DALLAS - Both sides have rested in the first state trial for one of the people accused of being involved in criminal activity that led to the kidnapping and killing of a 13-year-old girl.
Shavon Randle, an innocent victim, was kidnapped because of stolen drugs.
She had nothing to do with the drugs, but she was still shot multiple times.
Desmond Jones is on trial for organized crime, even though nobody is charged with her murder.
Prosecutors opened this trial by calling it a gigantic puzzle.
They’re now hoping the puzzle pieces pull together a picture for jurors that leads to a guilty verdict for Jones.
“How does Desmond Jones get involved, or really, become a suspect or potential witness in this case?” prosecutor Lisa Falk asked Jason Rohack, a detective with the Lancaster Police Department.
“When we identified the vehicle, the white Ford,” Rohack answered.
A Ford 500 that was seen in the Amber Alert released after Randle was snatched.
Rohack was the lead investigator. He said it was a phone call from Jones’ girlfriend, telling them he had her car.
Rohack recounted what Jones later told him in a recorded interview not shown in court.
“[Jones] admitted to being there that morning in the car with Devontae Owens when Laquon Qilkerson and Mike Titus went to Shavon Randle’s house,” Rohack testified.
Defense attorneys tried to show jurors the confession was forced.
“Do you think it’s right to threaten a 20-year-old kid with the death penalty to get him to talk?” Jones’ defense attorney Allan Fishburn asked. “[Saying] you’re going to end up getting that needle.”
Cell phone tracking was another part of the state's case to connect Jones to the kidnapping.
“This is the first usage of the phone that was associated with Mr.
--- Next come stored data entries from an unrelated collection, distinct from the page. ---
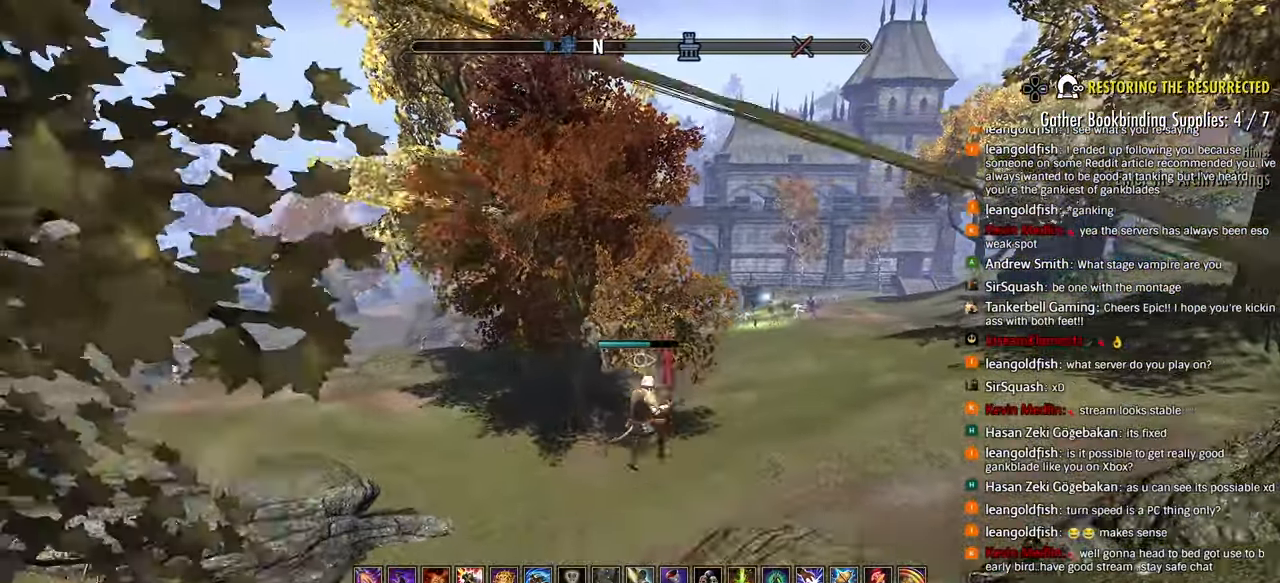
{"dt_ms": 500, "buttons": ["R2"], "left_stick": "up-left", "right_stick": "down-right", "events": [[100, "L2", "down"], [117, "R2", "down"], [217, "L2", "up"], [400, "left_stick", "up-left"], [400, "right_stick", "down-right"]]}
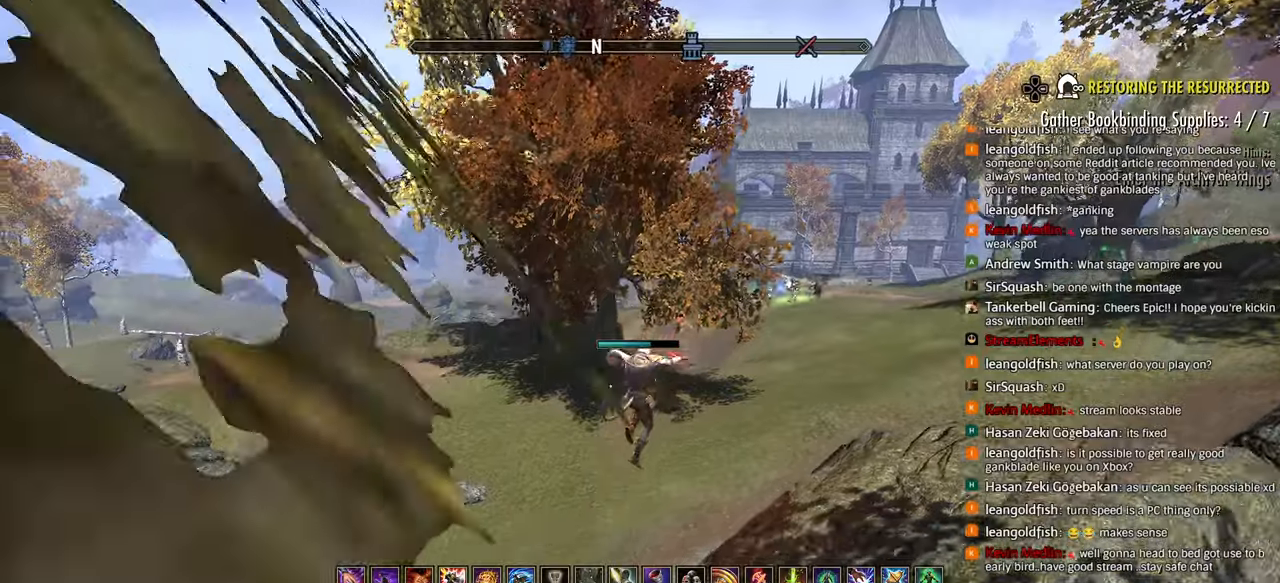
{"dt_ms": 1000, "buttons": ["TRIANGLE", "R2"], "left_stick": "up-left", "right_stick": "down-right"}
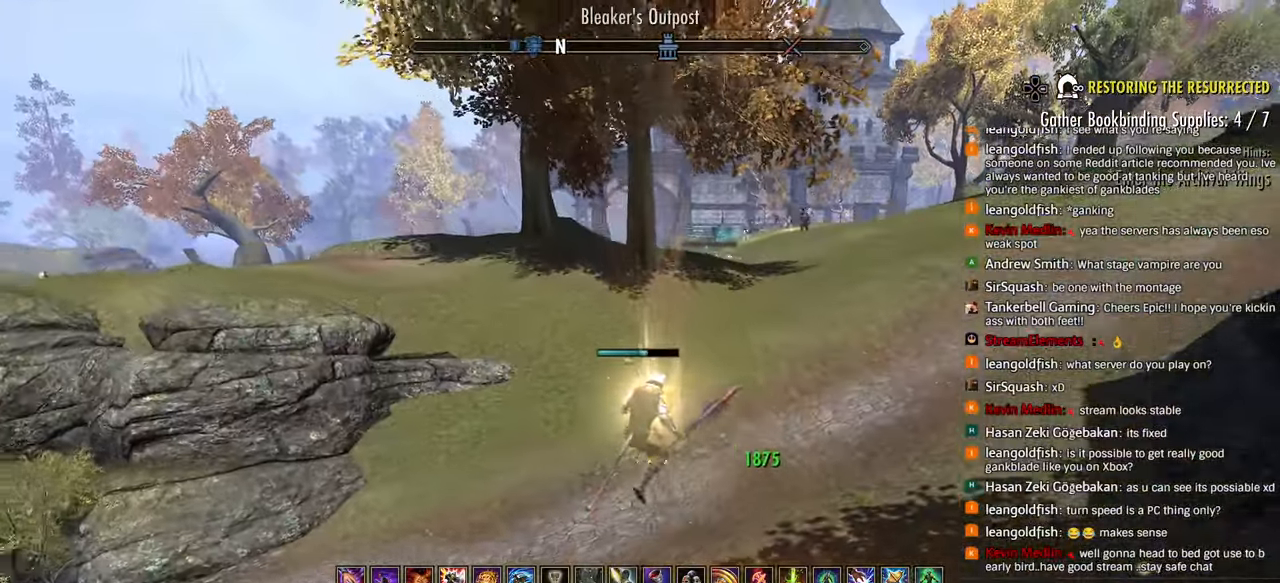
{"dt_ms": 500, "buttons": [], "left_stick": "up-left", "right_stick": "center", "events": [[33, "R2", "up"], [50, "TRIANGLE", "up"], [383, "right_stick", "center"]]}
Jones,” FBI agent Mark Sedgwick testified.
Sedgwick said he tracked phone numbers associated with Jones and others in the drug crew, Owens Wilkerson, and Darius Fields.
“They are there during the time of the kidnapping, then they start traveling north up towards where the victim was located. During that time, you see the victims phone start to make those ransom calls,” Sedgwick said.
Phones associated with the men were tracked to the Oak Cliff drug house where Randle spent her last moments of life.
“As they're leaving the residence, the area where the victim is located, those phones go off the network,” Sedgwick said.
The actual phones were never recovered.
Randle turned 13 just six days before she was killed.
Her mother, Shequana Persley, spoke to her the morning she was taken.
Hours later, her sister-in-law would call her with life-changing news
“At any time after that call, were you ever able to see your daughter again alive?” prosecutor Falk asked Persley.
“No,” she responded.
Both sides rested, and the defense did so without calling any witnesses.
The judge will read what’s called ‘the charge’ to the jury Friday morning.
Both sides will then make closing statements.
Jurors should begin deliberating early Friday.